**Exercise objective**.
Repeat the whole listing exactly as it appears.

**Material to process**.
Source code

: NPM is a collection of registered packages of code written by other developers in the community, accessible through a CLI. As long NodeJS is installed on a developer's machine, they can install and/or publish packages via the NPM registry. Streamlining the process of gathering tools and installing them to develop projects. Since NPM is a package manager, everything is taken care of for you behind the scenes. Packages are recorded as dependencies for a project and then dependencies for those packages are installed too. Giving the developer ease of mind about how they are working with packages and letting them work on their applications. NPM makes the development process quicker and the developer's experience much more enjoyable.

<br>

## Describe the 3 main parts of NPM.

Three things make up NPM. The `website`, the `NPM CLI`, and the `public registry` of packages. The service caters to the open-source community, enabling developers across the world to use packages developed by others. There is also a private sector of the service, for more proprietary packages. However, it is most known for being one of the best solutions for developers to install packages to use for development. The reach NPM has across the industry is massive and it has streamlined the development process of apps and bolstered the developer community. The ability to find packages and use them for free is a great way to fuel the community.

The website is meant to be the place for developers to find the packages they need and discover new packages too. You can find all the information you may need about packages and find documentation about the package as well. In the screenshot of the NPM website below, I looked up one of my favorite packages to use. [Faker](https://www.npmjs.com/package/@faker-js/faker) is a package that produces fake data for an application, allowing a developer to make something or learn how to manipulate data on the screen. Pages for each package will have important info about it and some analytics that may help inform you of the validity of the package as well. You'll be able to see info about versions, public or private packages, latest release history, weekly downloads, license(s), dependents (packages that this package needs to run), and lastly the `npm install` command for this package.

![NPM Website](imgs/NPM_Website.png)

**Solution to this problem**.
Source code

: NPM is a collection of registered packages of code written by other developers in the community, accessible through a CLI. As long NodeJS is installed on a developer's machine, they can install and/or publish packages via the NPM registry. Streamlining the process of gathering tools and installing them to develop projects. Since NPM is a package manager, everything is taken care of for you behind the scenes. Packages are recorded as dependencies for a project and then dependencies for those packages are installed too. Giving the developer ease of mind about how they are working with packages and letting them work on their applications. NPM makes the development process quicker and the developer's experience much more enjoyable.

<br>

## Describe the 3 main parts of NPM.

Three things make up NPM. The `website`, the `NPM CLI`, and the `public registry` of packages. The service caters to the open-source community, enabling developers across the world to use packages developed by others. There is also a private sector of the service, for more proprietary packages. However, it is most known for being one of the best solutions for developers to install packages to use for development. The reach NPM has across the industry is massive and it has streamlined the development process of apps and bolstered the developer community. The ability to find packages and use them for free is a great way to fuel the community.

The website is meant to be the place for developers to find the packages they need and discover new packages too. You can find all the information you may need about packages and find documentation about the package as well. In the screenshot of the NPM website below, I looked up one of my favorite packages to use. [Faker](https://www.npmjs.com/package/@faker-js/faker) is a package that produces fake data for an application, allowing a developer to make something or learn how to manipulate data on the screen. Pages for each package will have important info about it and some analytics that may help inform you of the validity of the package as well. You'll be able to see info about versions, public or private packages, latest release history, weekly downloads, license(s), dependents (packages that this package needs to run), and lastly the `npm install` command for this package.

![NPM Website](imgs/NPM_Website.png)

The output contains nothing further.